● **PROBLEM STATEMENT**
Can you transcribe the text from the start of the items through the line with "спорт, общение по телефону и т.д.", including that line and matching every line exactly, while leaving the pictures out of your answer?

● **EXTRACTED MATERIAL**
'''

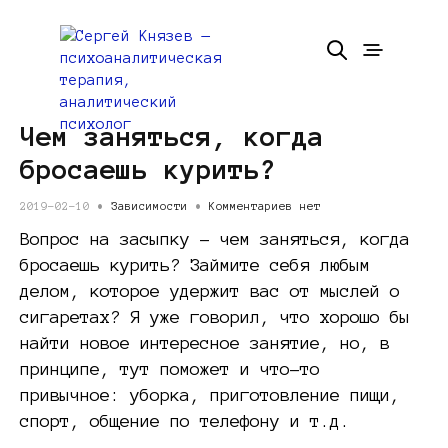
Чем заняться, когда
бросаешь курить?
2019-02-10 •
Зависимости
•
Комментариев нет
Вопрос на засыпку – чем заняться, когда
бросаешь курить? Займите себя любым
делом, которое удержит вас от мыслей о
сигаретах? Я уже говорил, что хорошо бы
найти новое интересное занятие, но, в
принципе, тут поможет и что-то
привычное: уборка, приготовление пищи,
спорт, общение по телефону и т.д.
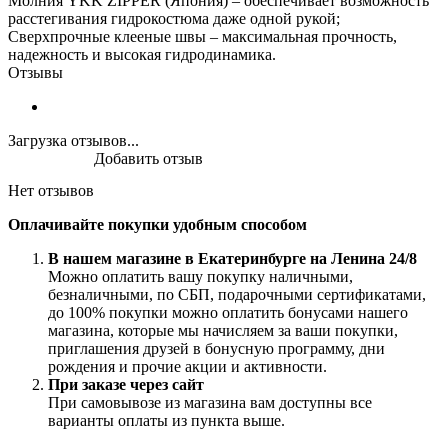
Молния YKK ZIPPER (Япония) – обеспечивает возможность
расстегивания гидрокостюма даже одной рукой;
Сверхпрочные клееные швы – максимальная прочность,
надежность и высокая гидродинамика.
Отзывы
Загрузка отзывов...
Добавить отзыв
Нет отзывов
Оплачивайте покупки удобным способом
В нашем магазине в Екатеринбурге на Ленина 24/8
Можно оплатить вашу покупку наличными,
безналичными, по СБП, подарочными сертификатами,
до 100% покупки можно оплатить бонусами нашего
магазина, которые мы начисляем за ваши покупки,
приглашения друзей в бонусную программу, дни
рождения и прочие акции и активности.
При заказе через сайт
При самовывозе из магазина вам доступны все
варианты оплаты из пункта выше.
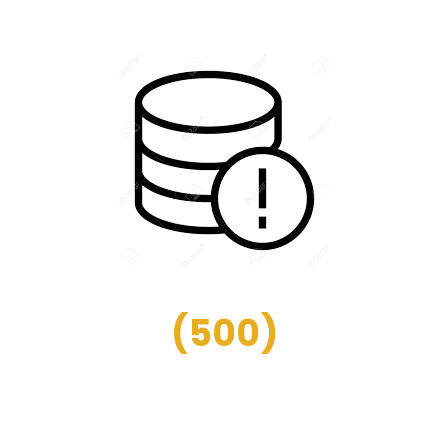
(
500
)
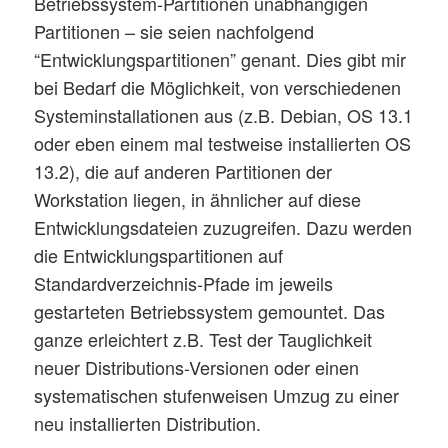
Betriebssystem-Partitionen unabhängigen
Partitionen – sie seien nachfolgend
“Entwicklungspartitionen” genant. Dies gibt mir
bei Bedarf die Möglichkeit, von verschiedenen
Systeminstallationen aus (z.B. Debian, OS 13.1
oder eben einem mal testweise installierten OS
13.2), die auf anderen Partitionen der
Workstation liegen, in ähnlicher auf diese
Entwicklungsdateien zuzugreifen. Dazu werden
die Entwicklungspartitionen auf
Standardverzeichnis-Pfade im jeweils
gestarteten Betriebssystem gemountet. Das
ganze erleichtert z.B. Test der Tauglichkeit
neuer Distributions-Versionen oder einen
systematischen stufenweisen Umzug zu einer
neu installierten Distribution.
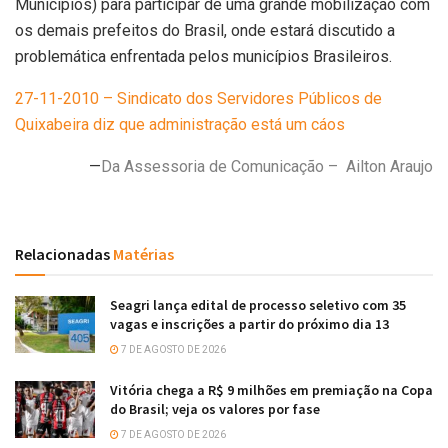
Municípios) para participar de uma grande mobilização com
os demais prefeitos do Brasil, onde estará discutido a
problemática enfrentada pelos municípios Brasileiros.
27-11-2010 – Sindicato dos Servidores Públicos de
Quixabeira diz que administração está um cáos
—
Da Assessoria de Comunicação – Ailton Araujo
Relacionadas
Matérias
Seagri lança edital de processo seletivo com 35
vagas e inscrições a partir do próximo dia 13
7 DE AGOSTO DE 2026
Vitória chega a R$ 9 milhões em premiação na Copa
do Brasil; veja os valores por fase
7 DE AGOSTO DE 2026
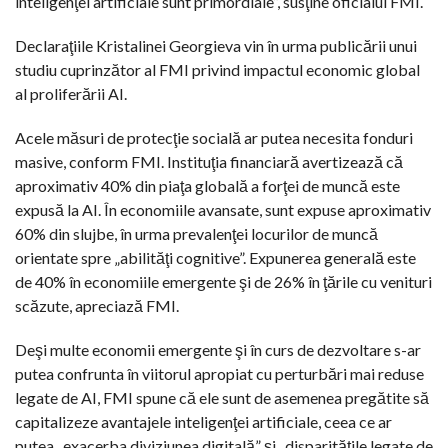
inteligenţei artificiale sunt primordiale”, susţine oficialul FMI.
Declaraţiile Kristalinei Georgieva vin în urma publicării unui
studiu cuprinzător al FMI privind impactul economic global
al proliferării AI.
Acele măsuri de protecţie socială ar putea necesita fonduri
masive, conform FMI. Instituţia financiară avertizează că
aproximativ 40% din piaţa globală a forţei de muncă este
expusă la AI. În economiile avansate, sunt expuse aproximativ
60% din slujbe, în urma prevalenţei locurilor de muncă
orientate spre „abilităţi cognitive”. Expunerea generală este
de 40% în economiile emergente şi de 26% în ţările cu venituri
scăzute, apreciază FMI.
Deşi multe economii emergente şi în curs de dezvoltare s-ar
putea confrunta în viitorul apropiat cu perturbări mai reduse
legate de AI, FMI spune că ele sunt de asemenea pregătite să
capitalizeze avantajele inteligenţei artificiale, ceea ce ar
putea „exacerba diviziunea digitală” şi „disparităţile legate de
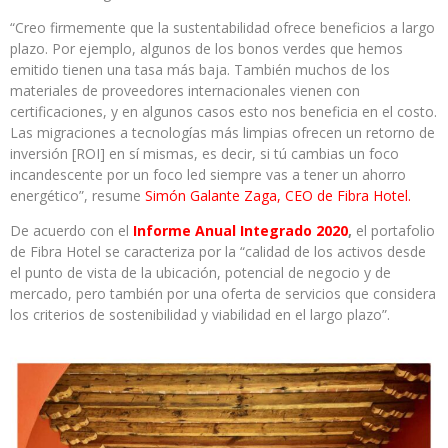
“Creo firmemente que la sustentabilidad ofrece beneficios a largo
plazo. Por ejemplo, algunos de los bonos verdes que hemos
emitido tienen una tasa más baja. También muchos de los
materiales de proveedores internacionales vienen con
certificaciones, y en algunos casos esto nos beneficia en el costo.
Las migraciones a tecnologías más limpias ofrecen un retorno de
inversión [ROI] en sí mismas, es decir, si tú cambias un foco
incandescente por un foco led siempre vas a tener un ahorro
energético”, resume
Simón Galante Zaga, CEO de Fibra Hotel.
De acuerdo con el
Informe Anual Integrado 2020
,
el portafolio
de Fibra Hotel se caracteriza por la “calidad de los activos desde
el punto de vista de la ubicación, potencial de negocio y de
mercado, pero también por una oferta de servicios que considera
los criterios de sostenibilidad y viabilidad en el largo plazo”.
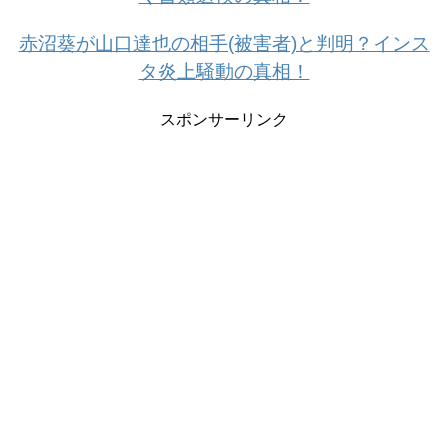
赤沼葵が山口達也の相手(被害者)と判明？インス
タ炎上騒動の真相！
スポンサーリンク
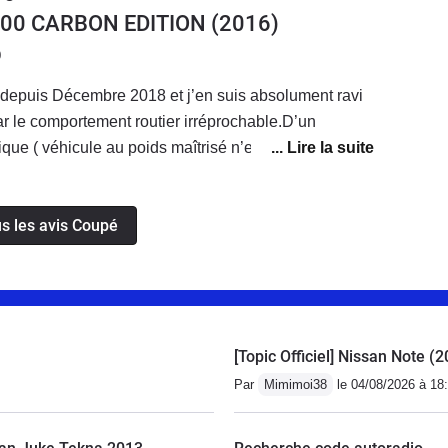
200 CARBON EDITION
(2016)
on boite chassis incomparable.Je vous l'annonce le
n version essence pour avoir les mêmes performance
0
sportive et qui consomme en équivalent au moins 15
 depuis Décembre 2018 et j’en suis absolument ravi
ar le comportement routier irréprochable.D’un
ique ( véhicule au poids maîtrisé n’entraînant pas
e consommables tels que pneus, plaquettes de
rer un peu gourmande en carburant quand on monte
us les avis Coupé
d’un creux entre 3000 et 4500 tr/mn entraînant aussi
ésent dans l’habitacle.Mais c’est un coupé sportif
é 50 cv supplémentaires.La finition est de bonne
omplet pour le prix.
[Topic Officiel] Nissan Note (
Par
Mimimoi38
le 04/08/2026 à 18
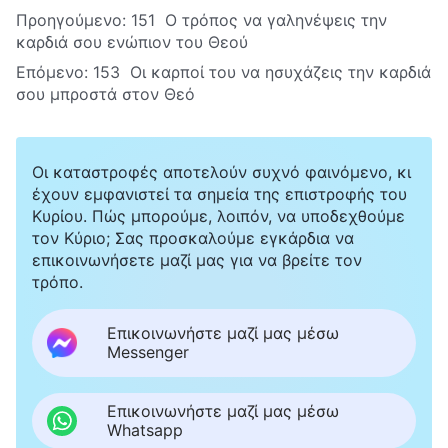
Προηγούμενο:
151 Ο τρόπος να γαληνέψεις την
καρδιά σου ενώπιον του Θεού
Επόμενο:
153 Οι καρποί του να ησυχάζεις την καρδιά
σου μπροστά στον Θεό
Οι καταστροφές αποτελούν συχνό φαινόμενο, κι
έχουν εμφανιστεί τα σημεία της επιστροφής του
Κυρίου. Πώς μπορούμε, λοιπόν, να υποδεχθούμε
τον Κύριο; Σας προσκαλούμε εγκάρδια να
επικοινωνήσετε μαζί μας για να βρείτε τον
τρόπο.
Επικοινωνήστε μαζί μας μέσω
Messenger
Επικοινωνήστε μαζί μας μέσω
Whatsapp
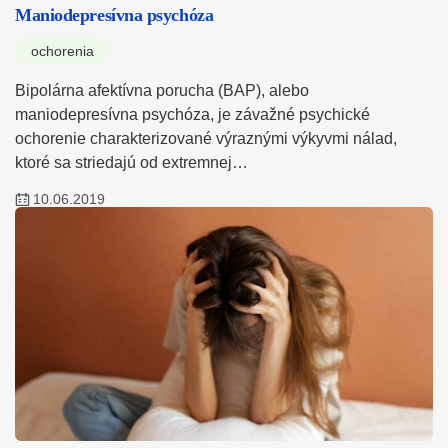
Maniodepresívna psychóza
ochorenia
Bipolárna afektívna porucha (BAP), alebo
maniodepresívna psychóza, je závažné psychické
ochorenie charakterizované výraznými výkyvmi nálad,
ktoré sa striedajú od extremnej…
10.06.2019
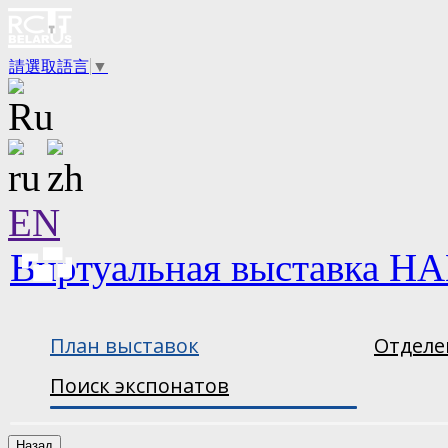
請選取語言
▼
EN
Виртуальная выставка НА
План выставок
Отделе
Поиск экспонатов
Назад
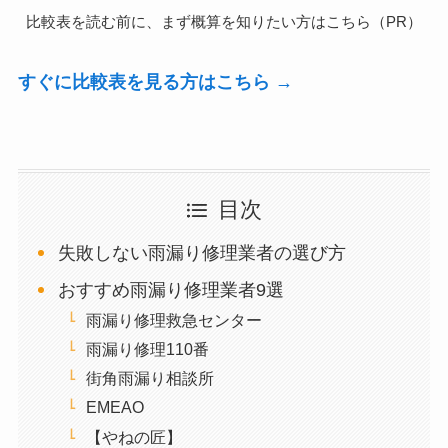
比較表を読む前に、まず概算を知りたい方はこちら（PR）
すぐに比較表を見る方はこちら →
目次
失敗しない雨漏り修理業者の選び方
おすすめ雨漏り修理業者9選
雨漏り修理救急センター
雨漏り修理110番
街角雨漏り相談所
EMEAO
【やねの匠】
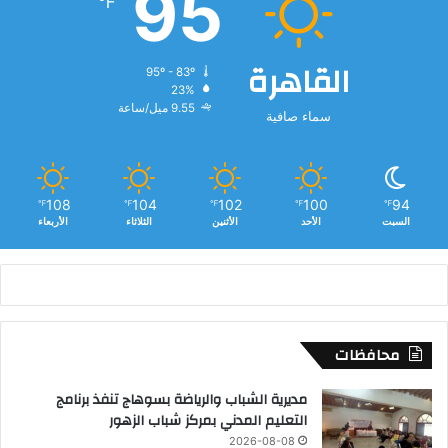
95
℉
القاهرة
95º - 83º
23%
9.55 ميل/ساعة
سماء صافية
108
104
102
100
94
℉
℉
℉
℉
℉
السبت
الأحد
الأثنين
الثلاثاء
الأربعاء
محافظات
مديرية الشباب والرياضة بسوهاج تنفذ برنامج
التعليم المدني بمركز شباب الزهور
2026-08-08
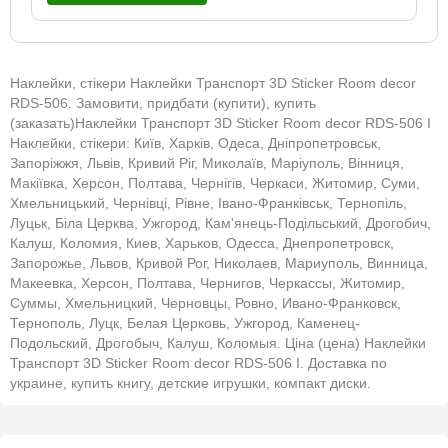
Наклейки, стікери Наклейки Транспорт 3D Sticker Room decor
RDS-506. Замовити, придбати (купити), купить
(заказать)Наклейки Транспорт 3D Sticker Room decor RDS-506 І
Наклейки, стікери: Київ, Харків, Одеса, Дніпропетровськ,
Запоріжжя, Львів, Кривий Ріг, Миколаїв, Маріуполь, Вінниця,
Макіївка, Херсон, Полтава, Чернігів, Черкаси, Житомир, Суми,
Хмельницький, Чернівці, Рівне, Івано-Франківськ, Тернопіль,
Луцьк, Біла Церква, Ужгород, Кам'янець-Подільський, Дрогобич,
Калуш, Коломия, Киев, Харьков, Одесса, Днепропетровск,
Запорожье, Львов, Кривой Рог, Николаев, Мариуполь, Винница,
Макеевка, Херсон, Полтава, Чернигов, Черкассы, Житомир,
Суммы, Хмельницкий, Черновцы, Ровно, Ивано-Франковск,
Тернополь, Луцк, Белая Церковь, Ужгород, Каменец-
Подольский, Дрогобыч, Калуш, Коломыя. Ціна (цена) Наклейки
Транспорт 3D Sticker Room decor RDS-506 І. Доставка по
украине, купить книгу, детские игрушки, компакт диски.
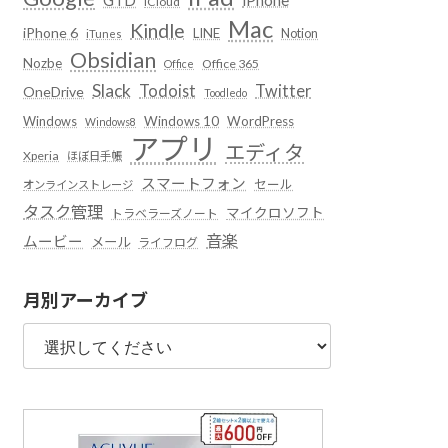
iCloud
Mac
Kindle
iPhone 6
LINE
Notion
iTunes
Obsidian
Nozbe
Office 365
Office
Slack
Todoist
Twitter
OneDrive
Toodledo
Windows
Windows 10
WordPress
Windows8
アプリ
エディタ
Xperia
ほぼ日手帳
スマートフォン
セール
オンラインストレージ
タスク管理
マイクロソフト
トラベラーズノート
音楽
ムービー
メール
ライフログ
月別アーカイブ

'''

● **OUTPUT FOR THIS EXERCISE**
Чем заняться, когда
бросаешь курить?
2019-02-10 •
Зависимости
•
Комментариев нет
Вопрос на засыпку – чем заняться, когда
бросаешь курить? Займите себя любым
делом, которое удержит вас от мыслей о
сигаретах? Я уже говорил, что хорошо бы
найти новое интересное занятие, но, в
принципе, тут поможет и что-то
привычное: уборка, приготовление пищи,
спорт, общение по телефону и т.д.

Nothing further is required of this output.